What this exercise asks:
a: Using the book review below, answer each question:
(i) Where did the writer come across the book?
(ii) From the thesis of which work does the book's author take an argument?
(iii) What spending does the book's author compare with the money needed for basic medicine?
b: Reproduce word for word the portion of the book review below starting with "Just about finished" and going on through "by different ideologies.".

Sunday, August 10, 2008

Just about finished reading The University of Google

I picked this book up because it seems to be about the sociology of the Internet. It was in the educational books section of the U of O library. I found the book browsing the new book shelves. The author, Tara Brabazon says sociology of the Internet needs to be supported by media studies and history studies.

The book did teach well about education. She does seem to make her points with only Google and some of these points could be made with Yahoo too. She questions how we define globalisation and says this term is used by many with different meanings at both ends of the communication. Also, the term globilisation is used by different ideologies.

Her coverage of the Internet is not so repetitive and boring as many early Internet books by academics. She includes an argument found in the thesis of Lessig's Code and Other Laws of Cyberspace and applies this argument in her analysis of national cultures and diversity and sharing across cultures claiming Google brings views of only the US Western world view of the rest of the world through the WWW.

A significant point is that teachers now must work hard to be available to students 24-7 but I think she misses that mature students like myself are also being scholars 24-7 on our computers. But the point is well taken, because of the Internet we all work too hard. Also because of the Internet there are vast exclusions of knowledge and this has all developed just after advancing capitalism has made huge gaps in income though the 1980's and 1990's. This point I get because I have been poor for all this time. She makes a point of showing that there are few jobs for the educated in our society, yet there are more persons in university these days than there ever have been. Perhaps this is a larger middle class but with no wages and no jobs waiting for all that education. She makes some very good arguments about the use of higher education vis a vie working and the perversion of education by commercial interests. So education must be a business and accountable and no longer publicly funded. This is the final death blow I figure unless I can get funding.

One chapter argues well against power point lectures and she talks well of the art of lecturing and oral auditory nature of this art form. A few chapters later she derides the new medias convergence with creativity and old school art. And this fits one of the themes she points out that the old and new is not a good dichotomy for improving education in the age of Google. She also say the blame is not with Google but is more historically set in the context of Western colonial capitalism which makes her a deconstructionalist. She also finds some fault though with post-modernism which I find refreshing after my exposure to post-modern criminology studies.

One statistical point about her arguments on development might be made here. She compares the amount of money needed for basic medicine for the worlds people who do not have basic medicine with the amount of money spent feeding pets in Europe and Japan. So this then infers it is people v animals in terms of spending. This is a bit like cake or bread numbers. Cosmetics v clean water and an old flame source for heated debates.

Extracted data:
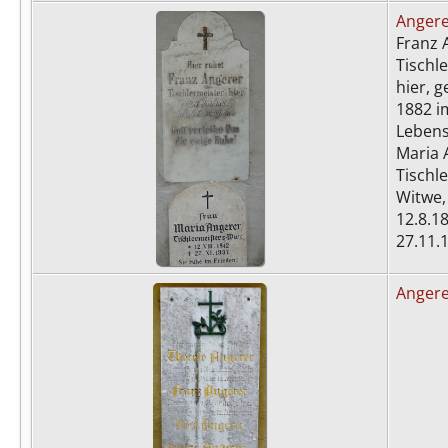
Anger
Franz 
Tischl
hier, ge
1882 i
Lebens
Maria 
Tischl
Witwe,
12.8.18
27.11.
Anger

Answers provided:
a:
(i) On the new book shelves of the U of O library.
(ii) Lessig's Code and Other Laws of Cyberspace.
(iii) The money spent feeding pets in Europe and Japan.

b:
Just about finished reading The University of Google

I picked this book up because it seems to be about the sociology of the Internet. It was in the educational books section of the U of O library. I found the book browsing the new book shelves. The author, Tara Brabazon says sociology of the Internet needs to be supported by media studies and history studies.

The book did teach well about education. She does seem to make her points with only Google and some of these points could be made with Yahoo too. She questions how we define globalisation and says this term is used by many with different meanings at both ends of the communication. Also, the term globilisation is used by different ideologies.